Source data
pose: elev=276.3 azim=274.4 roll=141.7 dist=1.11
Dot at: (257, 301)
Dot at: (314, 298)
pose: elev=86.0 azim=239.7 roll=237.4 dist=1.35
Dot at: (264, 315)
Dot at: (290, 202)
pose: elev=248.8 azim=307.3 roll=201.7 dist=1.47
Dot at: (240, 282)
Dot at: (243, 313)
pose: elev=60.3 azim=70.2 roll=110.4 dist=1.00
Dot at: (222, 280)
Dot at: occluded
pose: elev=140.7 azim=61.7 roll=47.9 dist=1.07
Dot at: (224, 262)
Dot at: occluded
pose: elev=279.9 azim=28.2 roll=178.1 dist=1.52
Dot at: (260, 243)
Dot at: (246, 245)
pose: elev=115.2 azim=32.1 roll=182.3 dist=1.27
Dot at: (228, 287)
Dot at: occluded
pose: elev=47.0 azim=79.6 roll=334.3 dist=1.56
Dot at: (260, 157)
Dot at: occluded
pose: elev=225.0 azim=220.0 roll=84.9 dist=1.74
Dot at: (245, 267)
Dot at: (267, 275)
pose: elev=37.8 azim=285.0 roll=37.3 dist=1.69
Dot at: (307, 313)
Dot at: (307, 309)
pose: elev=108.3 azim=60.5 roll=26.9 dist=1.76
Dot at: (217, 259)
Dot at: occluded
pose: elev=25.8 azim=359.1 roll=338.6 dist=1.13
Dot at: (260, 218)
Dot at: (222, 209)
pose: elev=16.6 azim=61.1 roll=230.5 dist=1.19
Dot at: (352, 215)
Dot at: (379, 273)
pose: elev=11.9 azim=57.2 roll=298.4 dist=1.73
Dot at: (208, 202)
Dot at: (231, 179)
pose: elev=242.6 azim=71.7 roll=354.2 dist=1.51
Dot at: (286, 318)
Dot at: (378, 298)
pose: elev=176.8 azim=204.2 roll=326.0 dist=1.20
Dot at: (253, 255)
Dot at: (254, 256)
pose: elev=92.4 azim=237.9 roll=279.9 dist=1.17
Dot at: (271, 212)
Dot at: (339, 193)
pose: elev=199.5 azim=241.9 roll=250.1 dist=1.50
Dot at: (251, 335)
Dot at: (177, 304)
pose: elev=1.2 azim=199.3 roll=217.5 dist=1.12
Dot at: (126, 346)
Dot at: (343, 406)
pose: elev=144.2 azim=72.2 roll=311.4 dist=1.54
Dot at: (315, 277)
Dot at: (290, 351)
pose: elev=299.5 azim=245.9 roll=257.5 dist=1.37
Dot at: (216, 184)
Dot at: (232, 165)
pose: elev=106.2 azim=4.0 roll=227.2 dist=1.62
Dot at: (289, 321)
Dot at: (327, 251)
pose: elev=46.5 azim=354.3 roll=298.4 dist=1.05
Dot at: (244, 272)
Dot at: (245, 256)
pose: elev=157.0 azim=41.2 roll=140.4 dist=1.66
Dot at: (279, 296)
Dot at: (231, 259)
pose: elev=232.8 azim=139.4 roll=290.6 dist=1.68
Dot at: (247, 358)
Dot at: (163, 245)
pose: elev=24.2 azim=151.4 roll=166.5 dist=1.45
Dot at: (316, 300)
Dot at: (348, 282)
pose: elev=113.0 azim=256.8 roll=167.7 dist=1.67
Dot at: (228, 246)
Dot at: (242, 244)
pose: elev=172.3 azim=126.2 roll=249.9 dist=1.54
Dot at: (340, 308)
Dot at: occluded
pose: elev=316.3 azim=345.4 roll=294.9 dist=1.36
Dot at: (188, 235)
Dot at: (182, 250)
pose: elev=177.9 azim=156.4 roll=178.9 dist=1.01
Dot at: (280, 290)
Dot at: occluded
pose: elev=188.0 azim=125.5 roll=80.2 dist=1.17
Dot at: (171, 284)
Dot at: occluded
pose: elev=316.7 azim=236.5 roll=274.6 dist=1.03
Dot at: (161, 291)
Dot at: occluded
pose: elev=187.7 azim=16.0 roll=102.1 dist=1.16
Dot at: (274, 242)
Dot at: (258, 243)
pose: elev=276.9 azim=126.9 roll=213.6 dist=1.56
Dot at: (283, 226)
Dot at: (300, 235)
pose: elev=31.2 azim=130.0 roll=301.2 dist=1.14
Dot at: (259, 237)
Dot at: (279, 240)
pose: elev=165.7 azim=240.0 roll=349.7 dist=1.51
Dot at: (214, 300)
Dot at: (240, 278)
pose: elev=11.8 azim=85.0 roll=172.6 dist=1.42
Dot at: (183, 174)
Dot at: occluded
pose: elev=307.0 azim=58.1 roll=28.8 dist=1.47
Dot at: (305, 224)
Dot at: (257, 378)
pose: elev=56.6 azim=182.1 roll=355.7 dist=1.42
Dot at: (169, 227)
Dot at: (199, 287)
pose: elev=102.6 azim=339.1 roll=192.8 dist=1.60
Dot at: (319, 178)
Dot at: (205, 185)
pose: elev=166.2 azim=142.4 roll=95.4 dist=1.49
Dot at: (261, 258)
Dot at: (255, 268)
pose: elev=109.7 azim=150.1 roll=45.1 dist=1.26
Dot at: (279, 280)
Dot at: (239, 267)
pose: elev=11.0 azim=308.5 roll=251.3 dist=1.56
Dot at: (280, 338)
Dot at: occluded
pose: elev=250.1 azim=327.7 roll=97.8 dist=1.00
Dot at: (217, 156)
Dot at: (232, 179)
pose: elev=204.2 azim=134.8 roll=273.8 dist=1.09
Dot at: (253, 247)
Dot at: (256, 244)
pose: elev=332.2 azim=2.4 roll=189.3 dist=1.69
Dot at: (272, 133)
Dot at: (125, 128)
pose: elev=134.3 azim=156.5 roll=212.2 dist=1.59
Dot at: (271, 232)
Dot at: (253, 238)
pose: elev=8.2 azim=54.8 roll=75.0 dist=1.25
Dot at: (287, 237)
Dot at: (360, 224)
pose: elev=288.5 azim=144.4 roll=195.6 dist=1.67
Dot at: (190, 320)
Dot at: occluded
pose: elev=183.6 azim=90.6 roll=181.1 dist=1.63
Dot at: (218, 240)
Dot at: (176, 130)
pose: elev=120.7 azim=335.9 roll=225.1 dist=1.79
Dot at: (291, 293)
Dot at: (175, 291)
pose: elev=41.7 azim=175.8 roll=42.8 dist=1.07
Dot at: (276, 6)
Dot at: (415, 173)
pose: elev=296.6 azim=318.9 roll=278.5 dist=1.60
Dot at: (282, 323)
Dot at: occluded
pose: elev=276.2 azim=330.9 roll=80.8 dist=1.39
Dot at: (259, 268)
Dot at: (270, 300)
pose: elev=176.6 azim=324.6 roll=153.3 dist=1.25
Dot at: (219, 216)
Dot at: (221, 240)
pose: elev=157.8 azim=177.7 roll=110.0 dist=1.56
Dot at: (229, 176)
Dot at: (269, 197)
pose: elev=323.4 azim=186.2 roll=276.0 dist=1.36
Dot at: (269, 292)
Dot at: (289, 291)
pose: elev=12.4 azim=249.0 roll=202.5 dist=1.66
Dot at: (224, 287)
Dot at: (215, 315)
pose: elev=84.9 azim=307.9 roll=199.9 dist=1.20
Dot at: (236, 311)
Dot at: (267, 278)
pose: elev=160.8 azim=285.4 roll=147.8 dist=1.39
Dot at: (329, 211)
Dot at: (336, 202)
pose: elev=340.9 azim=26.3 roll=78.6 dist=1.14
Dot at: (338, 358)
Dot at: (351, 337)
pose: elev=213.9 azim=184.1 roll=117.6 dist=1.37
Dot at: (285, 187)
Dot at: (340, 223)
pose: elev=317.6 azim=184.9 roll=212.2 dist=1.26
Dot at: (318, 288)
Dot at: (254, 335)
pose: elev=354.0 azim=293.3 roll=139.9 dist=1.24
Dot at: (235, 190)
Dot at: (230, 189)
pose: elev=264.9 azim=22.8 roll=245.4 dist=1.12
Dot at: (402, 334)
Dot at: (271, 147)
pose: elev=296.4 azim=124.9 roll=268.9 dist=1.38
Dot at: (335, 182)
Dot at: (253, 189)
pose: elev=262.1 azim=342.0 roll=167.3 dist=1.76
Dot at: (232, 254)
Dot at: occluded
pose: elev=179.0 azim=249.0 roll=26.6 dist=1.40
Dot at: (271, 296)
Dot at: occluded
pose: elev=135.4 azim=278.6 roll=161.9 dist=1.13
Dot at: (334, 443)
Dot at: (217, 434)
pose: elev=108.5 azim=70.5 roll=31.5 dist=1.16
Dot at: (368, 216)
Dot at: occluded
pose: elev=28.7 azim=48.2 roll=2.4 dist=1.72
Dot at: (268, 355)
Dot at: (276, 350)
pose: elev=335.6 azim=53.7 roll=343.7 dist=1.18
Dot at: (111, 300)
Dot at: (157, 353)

Written task
Pull out the lines of the material above, from the one containing "pose: elev=179.0 azim=249.0" down to the one containing "Dot at: (276, 350)", including both of those lines, and reproduce them word for word.

Result of this exercise
pose: elev=179.0 azim=249.0 roll=26.6 dist=1.40
Dot at: (271, 296)
Dot at: occluded
pose: elev=135.4 azim=278.6 roll=161.9 dist=1.13
Dot at: (334, 443)
Dot at: (217, 434)
pose: elev=108.5 azim=70.5 roll=31.5 dist=1.16
Dot at: (368, 216)
Dot at: occluded
pose: elev=28.7 azim=48.2 roll=2.4 dist=1.72
Dot at: (268, 355)
Dot at: (276, 350)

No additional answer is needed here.